___ Input data ___

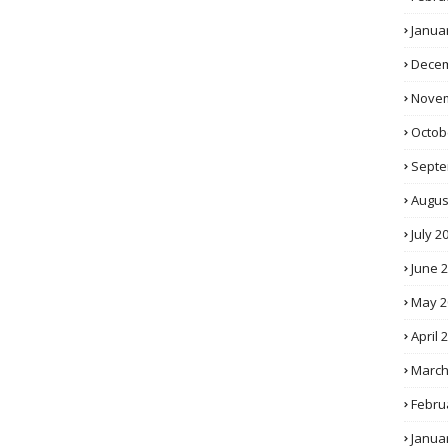
Janua
Decem
Novem
Octob
Septe
Augus
July 2
June 
May 2
April 
March
Febru
Janua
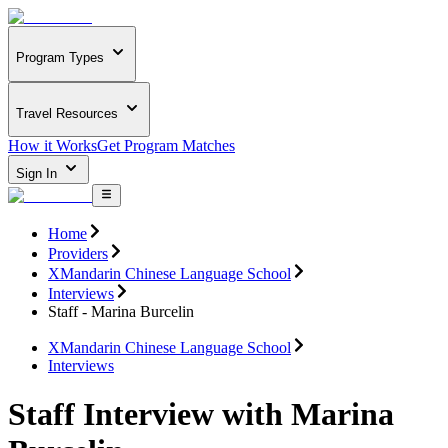
Program Types
Travel Resources
How it Works
Get Program Matches
Sign In
Home
Providers
XMandarin Chinese Language School
Interviews
Staff - Marina Burcelin
XMandarin Chinese Language School
Interviews
Staff Interview with Marina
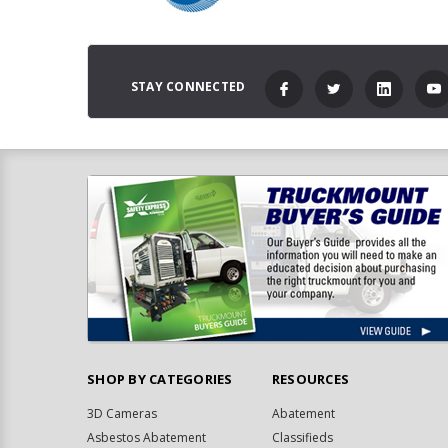
STAY CONNECTED
SHOP BY CATEGORIES
RESOURCES
3D Cameras
Abatement
Asbestos Abatement
Classifieds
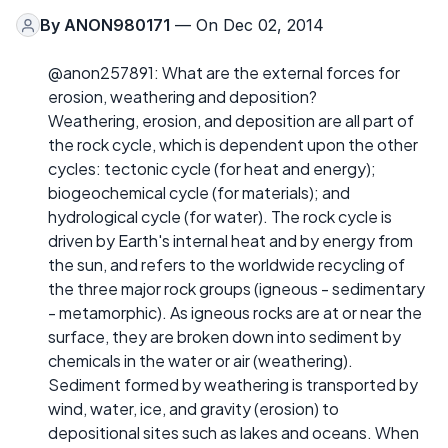
By
ANON980171
— On Dec 02, 2014
@anon257891: What are the external forces for
erosion, weathering and deposition?
Weathering, erosion, and deposition are all part of
the rock cycle, which is dependent upon the other
cycles: tectonic cycle (for heat and energy);
biogeochemical cycle (for materials); and
hydrological cycle (for water). The rock cycle is
driven by Earth's internal heat and by energy from
the sun, and refers to the worldwide recycling of
the three major rock groups (igneous - sedimentary
- metamorphic). As igneous rocks are at or near the
surface, they are broken down into sediment by
chemicals in the water or air (weathering).
Sediment formed by weathering is transported by
wind, water, ice, and gravity (erosion) to
depositional sites such as lakes and oceans. When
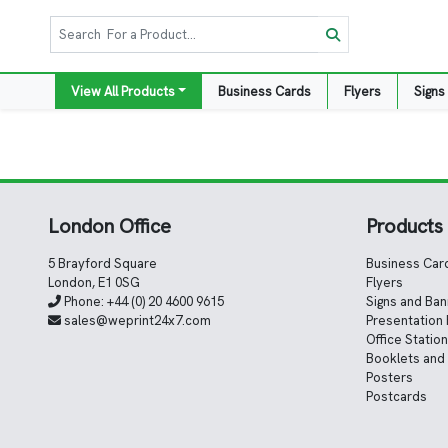
View All Products
Business Cards
Flyers
Signs
London Office
Products
5 Brayford Square
Business Car
London, E1 0SG
Flyers
Phone:
+44 (0) 20 4600 9615
Signs and Ba
sales@weprint24x7.com
Presentation 
Office Statio
Booklets and
Posters
Postcards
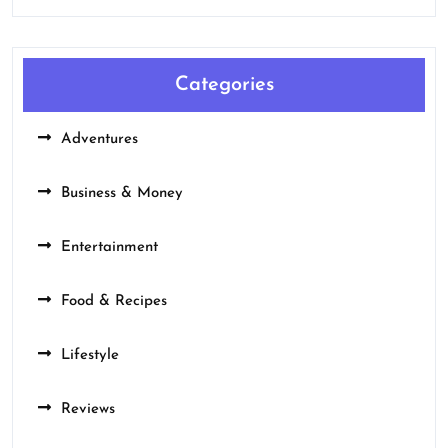
Categories
Adventures
Business & Money
Entertainment
Food & Recipes
Lifestyle
Reviews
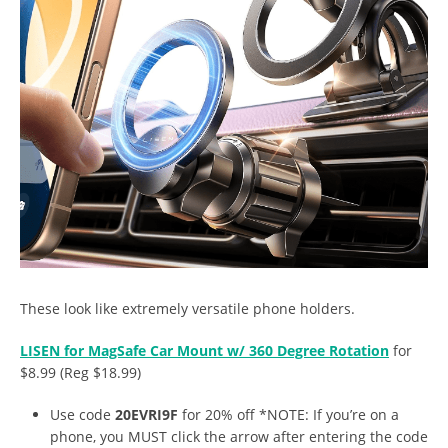
These look like extremely versatile phone holders.
LISEN for MagSafe Car Mount w/ 360 Degree Rotation
for
$8.99 (Reg $18.99)
Use code
20EVRI9F
for 20% off *NOTE: If you’re on a
phone, you MUST click the arrow after entering the code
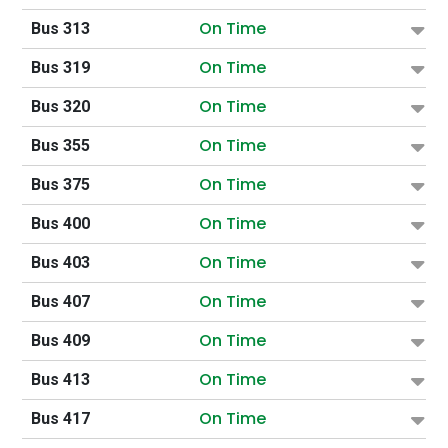
On Time
Bus 313
On Time
Bus 319
On Time
Bus 320
On Time
Bus 355
On Time
Bus 375
On Time
Bus 400
On Time
Bus 403
On Time
Bus 407
On Time
Bus 409
On Time
Bus 413
On Time
Bus 417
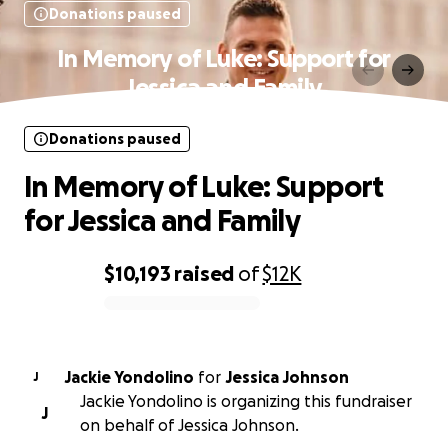
Donations paused
In Memory of Luke: Support for
Jessica and Family
Donations paused
In Memory of Luke: Support
for Jessica and Family
$10,193
raised
of
$12K
0% complete
Jackie Yondolino
for
Jessica Johnson
J
Jackie Yondolino is organizing this fundraiser
J
on behalf of Jessica Johnson.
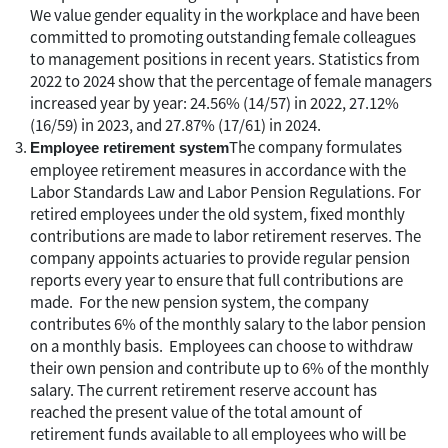
We value gender equality in the workplace and have been
committed to promoting outstanding female colleagues
to management positions in recent years. Statistics from
2022 to 2024 show that the percentage of female managers
increased year by year: 24.56% (14/57) in 2022, 27.12%
(16/59) in 2023, and 27.87% (17/61) in 2024.
The company formulates
Employee retirement system
employee retirement measures in accordance with the
Labor Standards Law and Labor Pension Regulations. For
retired employees under the old system, fixed monthly
contributions are made to labor retirement reserves. The
company appoints actuaries to provide regular pension
reports every year to ensure that full contributions are
made. For the new pension system, the company
contributes 6% of the monthly salary to the labor pension
on a monthly basis. Employees can choose to withdraw
their own pension and contribute up to 6% of the monthly
salary. The current retirement reserve account has
reached the present value of the total amount of
retirement funds available to all employees who will be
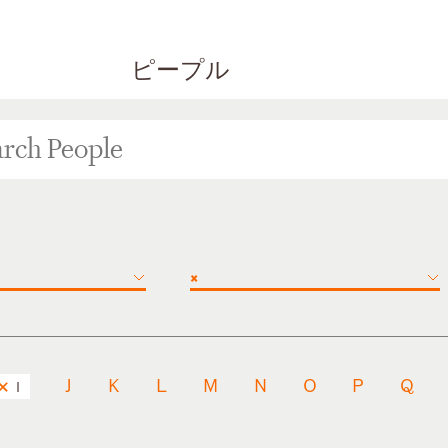
ピープル
×
J
K
L
M
N
O
P
Q
I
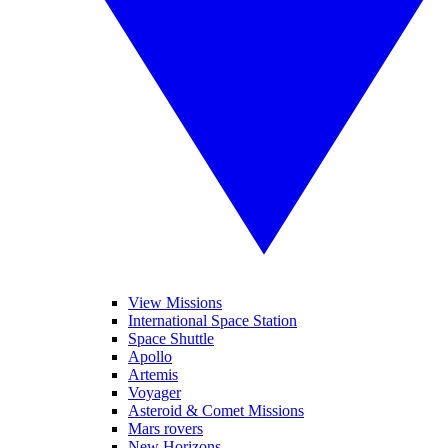
View Missions
International Space Station
Space Shuttle
Apollo
Artemis
Voyager
Asteroid & Comet Missions
Mars rovers
New Horizons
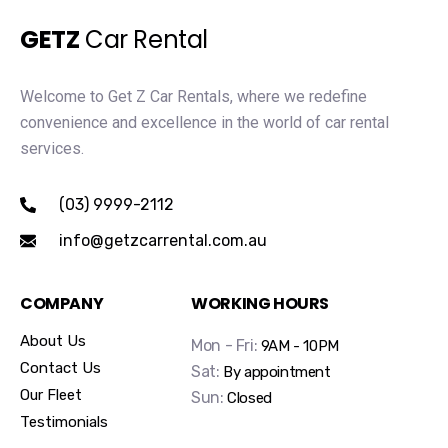
GETZ
Car Rental
Welcome to Get Z Car Rentals, where we redefine
convenience and excellence in the world of car rental
services.
(03) 9999-2112
info@getzcarrental.com.au
COMPANY
WORKING HOURS
About Us
Mon - Fri:
9AM - 10PM
Contact Us
Sat:
By appointment
Our Fleet
Sun:
Closed
Testimonials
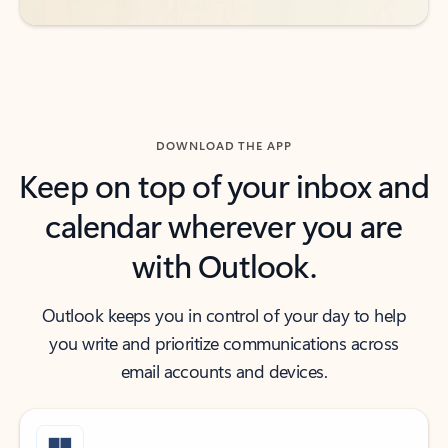
DOWNLOAD THE APP
Keep on top of your inbox and
calendar wherever you are
with Outlook.
Outlook keeps you in control of your day to help
you write and prioritize communications across
email accounts and devices.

___

Exercise instructions:
Skip every image and output the remaining records exactly.

Expected answer:
Janua
Decem
Novem
Octob
Septe
Augus
July 2
June 
May 2
April 
March
Febru
Janua
Program Types
Travel Resources
How it Works
Get Program Matches
Sign In
Home
Providers
XMandarin Chinese Language School
Interviews
Staff - Marina Burcelin
XMandarin Chinese Language School
Interviews
Staff Interview with Marina
STAY CONNECTED
SHOP BY CATEGORIES
RESOURCES
3D Cameras
Abatement
Asbestos Abatement
Classifieds
By
ANON980171
— On Dec 02, 2014
@anon257891: What are the external forces for
erosion, weathering and deposition?
Weathering, erosion, and deposition are all part of
the rock cycle, which is dependent upon the other
cycles: tectonic cycle (for heat and energy);
biogeochemical cycle (for materials); and
hydrological cycle (for water). The rock cycle is
driven by Earth's internal heat and by energy from
the sun, and refers to the worldwide recycling of
the three major rock groups (igneous - sedimentary
- metamorphic). As igneous rocks are at or near the
surface, they are broken down into sediment by
chemicals in the water or air (weathering).
Sediment formed by weathering is transported by
wind, water, ice, and gravity (erosion) to
depositional sites such as lakes and oceans. When
View All Products
Business Cards
Flyers
Signs
London Office
Products
5 Brayford Square
Business Car
London, E1 0SG
Flyers
Phone:
+44 (0) 20 4600 9615
Signs and Ba
sales@weprint24x7.com
Presentation 
Office Statio
Booklets and
Posters
Postcards
Categories
Adventures
Business & Money
Entertainment
Food & Recipes
Lifestyle
Reviews
These look like extremely versatile phone holders.
LISEN for MagSafe Car Mount w/ 360 Degree Rotation
for
$8.99 (Reg $18.99)
Use code
20EVRI9F
for 20% off *NOTE: If you’re on a
phone, you MUST click the arrow after entering the code
On Time
Bus 313
On Time
Bus 319
On Time
Bus 320
On Time
Bus 355
On Time
Bus 375
On Time
Bus 400
On Time
Bus 403
On Time
Bus 407
On Time
Bus 409
On Time
Bus 413
On Time
Bus 417
Donations paused
In Memory of Luke: Support for
Jessica and Family
Donations paused
In Memory of Luke: Support
for Jessica and Family
$10,193
raised
of
$12K
0% complete
Jackie Yondolino
for
Jessica Johnson
J
Jackie Yondolino is organizing this fundraiser
J
on behalf of Jessica Johnson.
We value gender equality in the workplace and have been
committed to promoting outstanding female colleagues
to management positions in recent years. Statistics from
2022 to 2024 show that the percentage of female managers
increased year by year: 24.56% (14/57) in 2022, 27.12%
(16/59) in 2023, and 27.87% (17/61) in 2024.
The company formulates
Employee retirement system
employee retirement measures in accordance with the
Labor Standards Law and Labor Pension Regulations. For
retired employees under the old system, fixed monthly
contributions are made to labor retirement reserves. The
company appoints actuaries to provide regular pension
reports every year to ensure that full contributions are
made. For the new pension system, the company
contributes 6% of the monthly salary to the labor pension
on a monthly basis. Employees can choose to withdraw
their own pension and contribute up to 6% of the monthly
salary. The current retirement reserve account has
reached the present value of the total amount of
retirement funds available to all employees who will be
ピープル
×
J
K
L
M
N
O
P
Q
I
View Missions
International Space Station
Space Shuttle
Apollo
Artemis
Voyager
Asteroid & Comet Missions
Mars rovers
New Horizons
GETZ
Car Rental
Welcome to Get Z Car Rentals, where we redefine
convenience and excellence in the world of car rental
services.
(03) 9999-2112
info@getzcarrental.com.au
COMPANY
WORKING HOURS
About Us
Mon - Fri:
9AM - 10PM
Contact Us
Sat:
By appointment
Our Fleet
Sun:
Closed
Testimonials
DOWNLOAD THE APP
Keep on top of your inbox and
calendar wherever you are
with Outlook.
Outlook keeps you in control of your day to help
you write and prioritize communications across
email accounts and devices.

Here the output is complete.